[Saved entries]

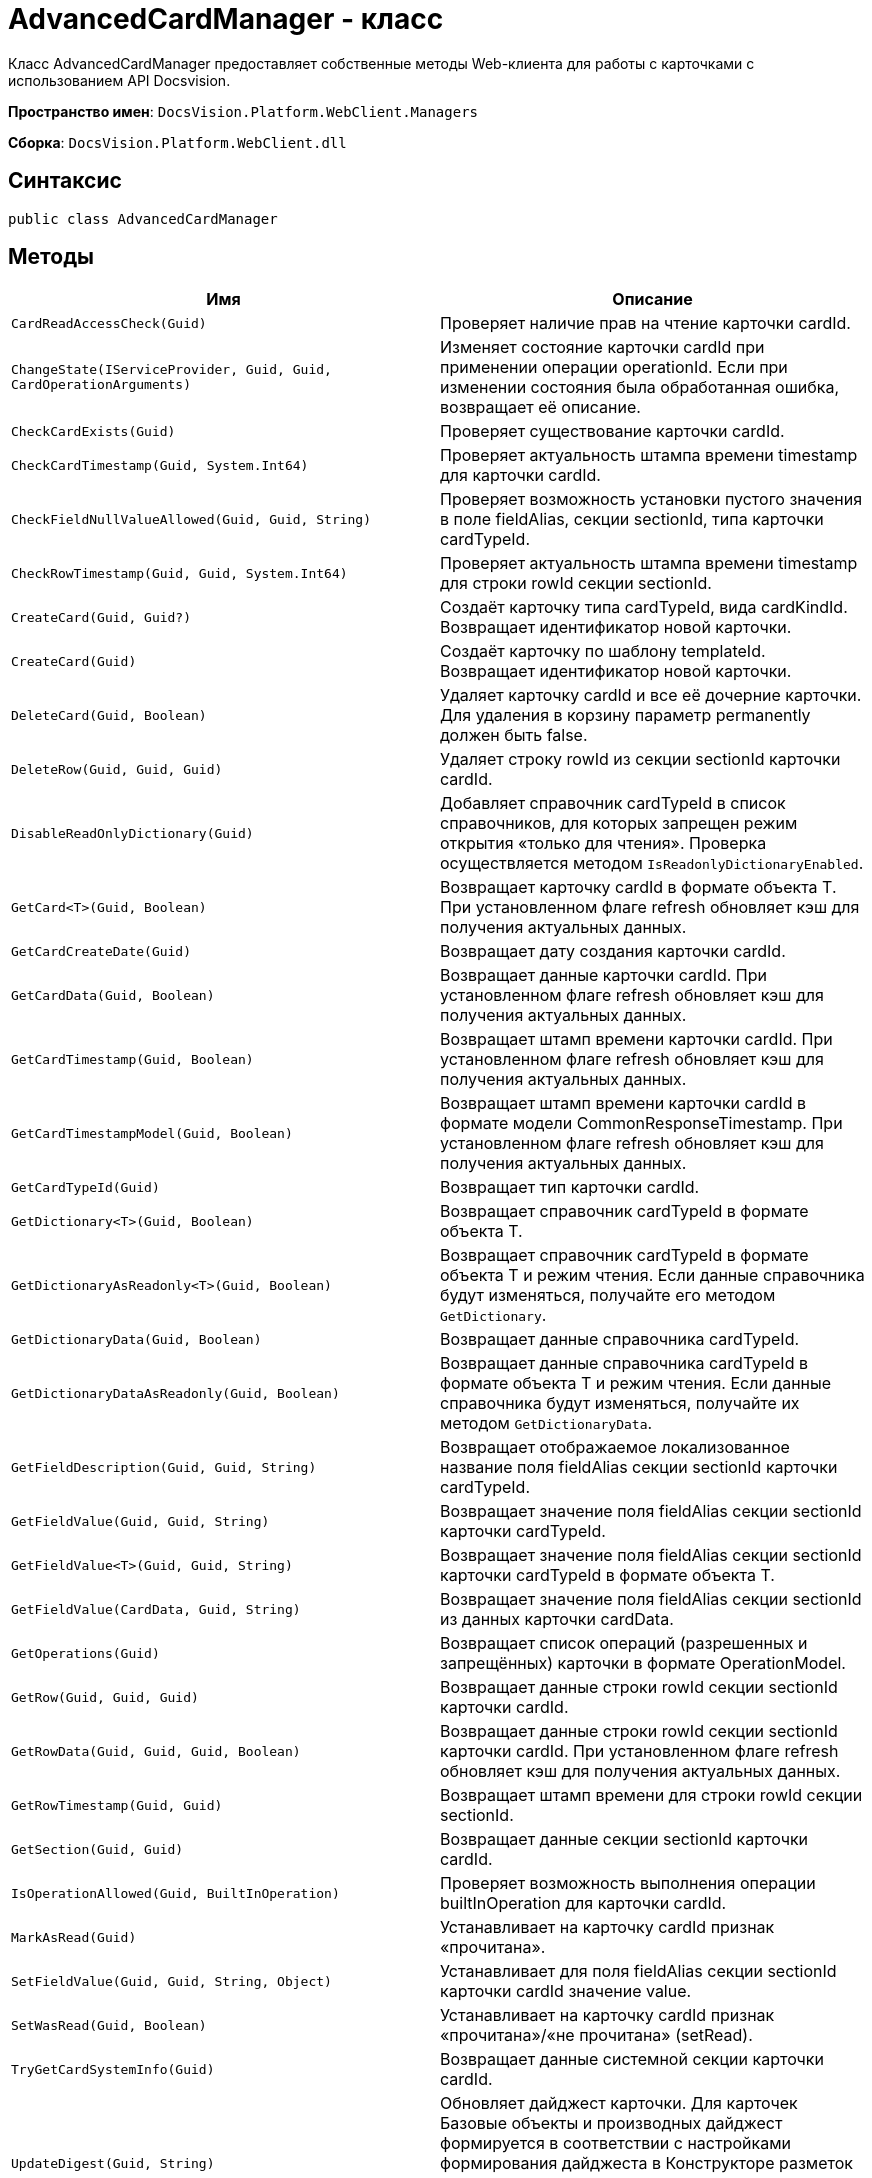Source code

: = AdvancedCardManager - класс

Класс AdvancedCardManager предоставляет собственные методы Web-клиента для работы с карточками с использованием API Docsvision.

*Пространство имен*: `DocsVision.Platform.WebClient.Managers`

*Сборка*: `DocsVision.Platform.WebClient.dll`

== Синтаксис

[source,csharp]
----
public class AdvancedCardManager
----

== Методы

|===
|Имя |Описание 

|`CardReadAccessCheck(Guid)` |Проверяет наличие прав на чтение карточки cardId. 
|`ChangeState(IServiceProvider, Guid, Guid, CardOperationArguments)` |Изменяет состояние карточки cardId при применении операции operationId. Если при изменении состояния была обработанная ошибка, возвращает её описание. 
|`CheckCardExists(Guid)` |Проверяет существование карточки cardId. 
|`CheckCardTimestamp(Guid, System.Int64)` |Проверяет актуальность штампа времени timestamp для карточки cardId. 
|`CheckFieldNullValueAllowed(Guid, Guid, String)` |Проверяет возможность установки пустого значения в поле fieldAlias, секции sectionId, типа карточки cardTypeId. 
|`CheckRowTimestamp(Guid, Guid, System.Int64)` |Проверяет актуальность штампа времени timestamp для строки rowId секции sectionId. 
|`CreateCard(Guid, Guid?)` |Создаёт карточку типа cardTypeId, вида cardKindId. Возвращает идентификатор новой карточки. 
|`CreateCard(Guid)` |Создаёт карточку по шаблону templateId. Возвращает идентификатор новой карточки. 
|`DeleteCard(Guid, Boolean)` |Удаляет карточку cardId и все её дочерние карточки. Для удаления в корзину параметр permanently должен быть false. 
|`DeleteRow(Guid, Guid, Guid)` |Удаляет строку rowId из секции sectionId карточки cardId. 
|`DisableReadOnlyDictionary(Guid)` |Добавляет справочник cardTypeId в список справочников, для которых запрещен режим открытия «только для чтения». Проверка осуществляется методом `IsReadonlyDictionaryEnabled`. 
|`GetCard&lt;T&gt;(Guid, Boolean)` |Возвращает карточку cardId в формате объекта T. При установленном флаге refresh обновляет кэш для получения актуальных данных. 
|`GetCardCreateDate(Guid)` |Возвращает дату создания карточки cardId. 
|`GetCardData(Guid, Boolean)` |Возвращает данные карточки cardId. При установленном флаге refresh обновляет кэш для получения актуальных данных. 
|`GetCardTimestamp(Guid, Boolean)` |Возвращает штамп времени карточки cardId. При установленном флаге refresh обновляет кэш для получения актуальных данных. 
|`GetCardTimestampModel(Guid, Boolean)` |Возвращает штамп времени карточки cardId в формате модели CommonResponseTimestamp. При установленном флаге refresh обновляет кэш для получения актуальных данных. 
|`GetCardTypeId(Guid)` |Возвращает тип карточки cardId. 
|`GetDictionary&lt;T&gt;(Guid, Boolean)` |Возвращает справочник cardTypeId в формате объекта T. 
|`GetDictionaryAsReadonly&lt;T&gt;(Guid, Boolean)` |Возвращает справочник cardTypeId в формате объекта T и режим чтения. Если данные справочника будут изменяться, получайте его методом `GetDictionary`. 
|`GetDictionaryData(Guid, Boolean)` |Возвращает данные справочника cardTypeId. 
|`GetDictionaryDataAsReadonly(Guid, Boolean)` |Возвращает данные справочника cardTypeId в формате объекта T и режим чтения. Если данные справочника будут изменяться, получайте их методом `GetDictionaryData`. 
|`GetFieldDescription(Guid, Guid, String)` |Возвращает отображаемое локализованное название поля fieldAlias секции sectionId карточки cardTypeId. 
|`GetFieldValue(Guid, Guid, String)` |Возвращает значение поля fieldAlias секции sectionId карточки cardTypeId. 
|`GetFieldValue&lt;T&gt;(Guid, Guid, String)` |Возвращает значение поля fieldAlias секции sectionId карточки cardTypeId в формате объекта T. 
|`GetFieldValue(CardData, Guid, String)` |Возвращает значение поля fieldAlias секции sectionId из данных карточки cardData. 
|`GetOperations(Guid)` |Возвращает список операций (разрешенных и запрещённых) карточки в формате OperationModel. 
|`GetRow(Guid, Guid, Guid)` |Возвращает данные строки rowId секции sectionId карточки cardId. 
|`GetRowData(Guid, Guid, Guid, Boolean)` |Возвращает данные строки rowId секции sectionId карточки cardId. При установленном флаге refresh обновляет кэш для получения актуальных данных. 
|`GetRowTimestamp(Guid, Guid)` |Возвращает штамп времени для строки rowId секции sectionId. 
|`GetSection(Guid, Guid)` |Возвращает данные секции sectionId карточки cardId. 
|`IsOperationAllowed(Guid, BuiltInOperation)` |Проверяет возможность выполнения операции builtInOperation для карточки cardId. 
|`MarkAsRead(Guid)` |Устанавливает на карточку cardId признак «прочитана». 
|`SetFieldValue(Guid, Guid, String, Object)` |Устанавливает для поля fieldAlias секции sectionId карточки cardId значение value. 
|`SetWasRead(Guid, Boolean)` |Устанавливает на карточку cardId признак «прочитана»/«не прочитана» (setRead). 
|`TryGetCardSystemInfo(Guid)` |Возвращает данные системной секции карточки cardId. 
|`UpdateDigest(Guid, String)` |Обновляет дайджест карточки. Для карточек Базовые объекты и производных дайджест формируется в соответствии с настройками формирования дайджеста в Конструкторе разметок или устанавливает значение по умолчанию defaultDigest. Для других типов карточек в дайджест записывается название типа карточки. 
|===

» EXERCISE OBJECTIVE: Within the data above, count the lines that contain the string "список"; the reply is the number alone.

» EXERCISE ANSWER: 2